THE TASK
Reproduce the lines of the material below verbatim, but only the section that begins with the line containing "list Fin de partie [156, 1137, 1122, 1165]" and ends with the line containing "list Quand le", including both of those lines.

— start of RECORD EXTRACTS —

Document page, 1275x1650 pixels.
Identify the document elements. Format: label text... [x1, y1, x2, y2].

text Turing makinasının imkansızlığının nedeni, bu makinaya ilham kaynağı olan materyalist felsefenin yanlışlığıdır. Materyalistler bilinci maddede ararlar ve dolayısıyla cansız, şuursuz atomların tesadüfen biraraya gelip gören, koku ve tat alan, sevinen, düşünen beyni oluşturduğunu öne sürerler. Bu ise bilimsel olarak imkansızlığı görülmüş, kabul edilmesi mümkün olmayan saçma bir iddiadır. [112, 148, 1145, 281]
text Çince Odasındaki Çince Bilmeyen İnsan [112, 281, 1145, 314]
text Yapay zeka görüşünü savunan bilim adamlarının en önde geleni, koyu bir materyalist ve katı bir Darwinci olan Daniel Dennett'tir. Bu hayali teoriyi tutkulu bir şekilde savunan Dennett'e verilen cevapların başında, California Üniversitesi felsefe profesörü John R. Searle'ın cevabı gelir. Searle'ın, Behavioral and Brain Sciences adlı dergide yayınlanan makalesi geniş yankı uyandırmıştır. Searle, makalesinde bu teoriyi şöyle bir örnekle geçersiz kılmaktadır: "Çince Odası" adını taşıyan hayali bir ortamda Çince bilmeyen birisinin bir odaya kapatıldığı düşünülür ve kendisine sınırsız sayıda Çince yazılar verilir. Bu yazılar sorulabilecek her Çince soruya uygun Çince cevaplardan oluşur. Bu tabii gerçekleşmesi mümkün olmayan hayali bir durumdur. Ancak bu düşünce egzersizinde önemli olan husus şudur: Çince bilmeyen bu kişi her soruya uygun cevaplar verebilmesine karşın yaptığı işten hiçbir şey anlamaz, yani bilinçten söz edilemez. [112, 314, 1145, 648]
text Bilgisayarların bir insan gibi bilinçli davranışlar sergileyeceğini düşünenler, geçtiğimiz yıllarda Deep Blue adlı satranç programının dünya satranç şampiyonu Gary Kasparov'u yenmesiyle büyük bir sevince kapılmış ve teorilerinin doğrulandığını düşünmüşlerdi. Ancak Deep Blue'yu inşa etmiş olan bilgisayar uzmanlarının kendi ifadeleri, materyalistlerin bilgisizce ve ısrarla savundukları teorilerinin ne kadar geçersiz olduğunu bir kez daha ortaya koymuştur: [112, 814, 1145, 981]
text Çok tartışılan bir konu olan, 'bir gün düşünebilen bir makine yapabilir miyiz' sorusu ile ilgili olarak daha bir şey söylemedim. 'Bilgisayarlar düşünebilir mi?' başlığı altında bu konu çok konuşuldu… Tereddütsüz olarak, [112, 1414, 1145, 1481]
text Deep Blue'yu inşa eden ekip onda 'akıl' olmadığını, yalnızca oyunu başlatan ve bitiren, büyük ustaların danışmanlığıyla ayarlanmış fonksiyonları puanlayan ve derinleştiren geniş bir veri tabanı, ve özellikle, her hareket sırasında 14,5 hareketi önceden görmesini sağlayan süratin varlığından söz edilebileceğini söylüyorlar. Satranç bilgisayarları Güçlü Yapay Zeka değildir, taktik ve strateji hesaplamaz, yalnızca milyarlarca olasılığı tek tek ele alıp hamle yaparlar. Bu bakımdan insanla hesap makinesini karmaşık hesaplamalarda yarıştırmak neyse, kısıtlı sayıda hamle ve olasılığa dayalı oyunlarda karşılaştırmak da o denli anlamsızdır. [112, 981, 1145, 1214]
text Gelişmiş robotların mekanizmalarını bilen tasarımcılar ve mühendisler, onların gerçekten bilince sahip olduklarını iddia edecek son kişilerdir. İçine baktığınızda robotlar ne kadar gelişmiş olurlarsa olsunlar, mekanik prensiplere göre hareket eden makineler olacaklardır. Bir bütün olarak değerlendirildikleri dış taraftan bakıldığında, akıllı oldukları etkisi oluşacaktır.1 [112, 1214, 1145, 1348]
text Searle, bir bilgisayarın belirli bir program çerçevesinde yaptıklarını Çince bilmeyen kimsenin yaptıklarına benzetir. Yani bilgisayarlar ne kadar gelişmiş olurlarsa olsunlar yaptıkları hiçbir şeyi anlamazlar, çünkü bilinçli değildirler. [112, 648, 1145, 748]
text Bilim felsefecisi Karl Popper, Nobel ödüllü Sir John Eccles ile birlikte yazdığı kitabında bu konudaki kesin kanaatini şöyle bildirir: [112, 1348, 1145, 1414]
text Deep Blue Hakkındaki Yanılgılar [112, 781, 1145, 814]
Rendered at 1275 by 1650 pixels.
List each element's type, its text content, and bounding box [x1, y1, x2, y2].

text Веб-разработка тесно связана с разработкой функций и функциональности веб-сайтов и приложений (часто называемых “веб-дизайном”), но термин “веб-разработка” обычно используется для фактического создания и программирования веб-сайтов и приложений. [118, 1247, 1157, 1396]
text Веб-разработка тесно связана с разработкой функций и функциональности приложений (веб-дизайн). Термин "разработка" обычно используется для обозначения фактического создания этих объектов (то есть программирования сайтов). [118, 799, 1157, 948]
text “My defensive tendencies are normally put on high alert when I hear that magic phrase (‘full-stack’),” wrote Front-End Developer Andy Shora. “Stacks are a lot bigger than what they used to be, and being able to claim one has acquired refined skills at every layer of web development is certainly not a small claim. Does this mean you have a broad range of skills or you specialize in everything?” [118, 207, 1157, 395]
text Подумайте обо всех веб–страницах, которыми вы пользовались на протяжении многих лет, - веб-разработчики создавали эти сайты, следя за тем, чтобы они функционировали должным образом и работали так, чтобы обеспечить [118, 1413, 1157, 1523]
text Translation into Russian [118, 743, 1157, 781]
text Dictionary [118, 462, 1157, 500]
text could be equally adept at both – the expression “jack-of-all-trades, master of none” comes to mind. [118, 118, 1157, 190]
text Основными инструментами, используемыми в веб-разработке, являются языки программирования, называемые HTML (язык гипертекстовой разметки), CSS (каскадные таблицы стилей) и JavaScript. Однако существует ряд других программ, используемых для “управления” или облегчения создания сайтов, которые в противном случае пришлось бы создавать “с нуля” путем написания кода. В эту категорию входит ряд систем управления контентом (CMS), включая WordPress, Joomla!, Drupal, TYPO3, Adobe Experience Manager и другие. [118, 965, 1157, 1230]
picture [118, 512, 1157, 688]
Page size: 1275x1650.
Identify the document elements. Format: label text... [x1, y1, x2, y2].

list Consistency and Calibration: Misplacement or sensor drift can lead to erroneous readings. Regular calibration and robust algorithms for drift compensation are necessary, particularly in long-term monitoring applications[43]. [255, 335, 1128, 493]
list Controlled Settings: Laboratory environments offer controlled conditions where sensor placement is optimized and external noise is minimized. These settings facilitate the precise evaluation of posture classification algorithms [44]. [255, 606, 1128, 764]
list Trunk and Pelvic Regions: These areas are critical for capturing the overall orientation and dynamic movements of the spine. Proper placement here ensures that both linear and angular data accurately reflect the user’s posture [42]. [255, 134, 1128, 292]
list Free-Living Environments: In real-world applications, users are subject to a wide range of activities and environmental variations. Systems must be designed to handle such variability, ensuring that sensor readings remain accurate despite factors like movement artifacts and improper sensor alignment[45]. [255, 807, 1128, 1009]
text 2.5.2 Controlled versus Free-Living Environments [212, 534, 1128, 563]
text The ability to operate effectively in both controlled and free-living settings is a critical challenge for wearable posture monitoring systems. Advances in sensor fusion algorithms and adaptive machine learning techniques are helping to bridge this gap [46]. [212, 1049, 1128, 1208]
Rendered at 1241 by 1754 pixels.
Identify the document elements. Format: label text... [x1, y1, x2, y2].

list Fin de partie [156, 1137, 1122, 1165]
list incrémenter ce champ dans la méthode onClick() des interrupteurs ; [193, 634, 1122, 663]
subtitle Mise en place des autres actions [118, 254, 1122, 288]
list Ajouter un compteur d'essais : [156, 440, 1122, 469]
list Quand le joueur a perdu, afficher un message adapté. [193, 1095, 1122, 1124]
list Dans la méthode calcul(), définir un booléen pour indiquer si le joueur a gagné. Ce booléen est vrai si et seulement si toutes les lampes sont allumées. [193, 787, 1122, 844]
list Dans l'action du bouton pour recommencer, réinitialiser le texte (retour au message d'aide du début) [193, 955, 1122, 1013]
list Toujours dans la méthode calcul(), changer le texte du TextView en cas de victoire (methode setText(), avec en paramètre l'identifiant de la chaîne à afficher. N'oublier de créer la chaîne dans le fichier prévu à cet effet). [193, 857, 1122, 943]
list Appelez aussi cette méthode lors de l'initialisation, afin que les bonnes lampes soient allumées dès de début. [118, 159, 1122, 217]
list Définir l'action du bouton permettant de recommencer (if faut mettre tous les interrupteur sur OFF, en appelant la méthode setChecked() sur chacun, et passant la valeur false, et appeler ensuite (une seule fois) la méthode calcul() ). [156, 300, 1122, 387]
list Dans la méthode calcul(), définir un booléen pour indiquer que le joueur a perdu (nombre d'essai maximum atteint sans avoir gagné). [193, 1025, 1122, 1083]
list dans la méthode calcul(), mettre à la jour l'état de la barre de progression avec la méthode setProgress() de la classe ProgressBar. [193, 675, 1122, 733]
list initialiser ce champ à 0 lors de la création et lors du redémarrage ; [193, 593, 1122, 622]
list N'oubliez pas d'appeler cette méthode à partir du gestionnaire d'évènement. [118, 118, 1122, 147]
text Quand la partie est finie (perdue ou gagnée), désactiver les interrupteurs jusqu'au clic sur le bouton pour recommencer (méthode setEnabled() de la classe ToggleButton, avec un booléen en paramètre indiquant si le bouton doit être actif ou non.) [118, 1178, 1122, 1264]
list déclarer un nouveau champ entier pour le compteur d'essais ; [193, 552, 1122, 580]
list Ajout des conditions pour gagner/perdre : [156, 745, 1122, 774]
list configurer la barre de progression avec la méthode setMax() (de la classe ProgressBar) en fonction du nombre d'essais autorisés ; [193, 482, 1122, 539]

— end of RECORD EXTRACTS —

RIGHT ANSWER
list Fin de partie [156, 1137, 1122, 1165]
list incrémenter ce champ dans la méthode onClick() des interrupteurs ; [193, 634, 1122, 663]
subtitle Mise en place des autres actions [118, 254, 1122, 288]
list Ajouter un compteur d'essais : [156, 440, 1122, 469]
list Quand le joueur a perdu, afficher un message adapté. [193, 1095, 1122, 1124]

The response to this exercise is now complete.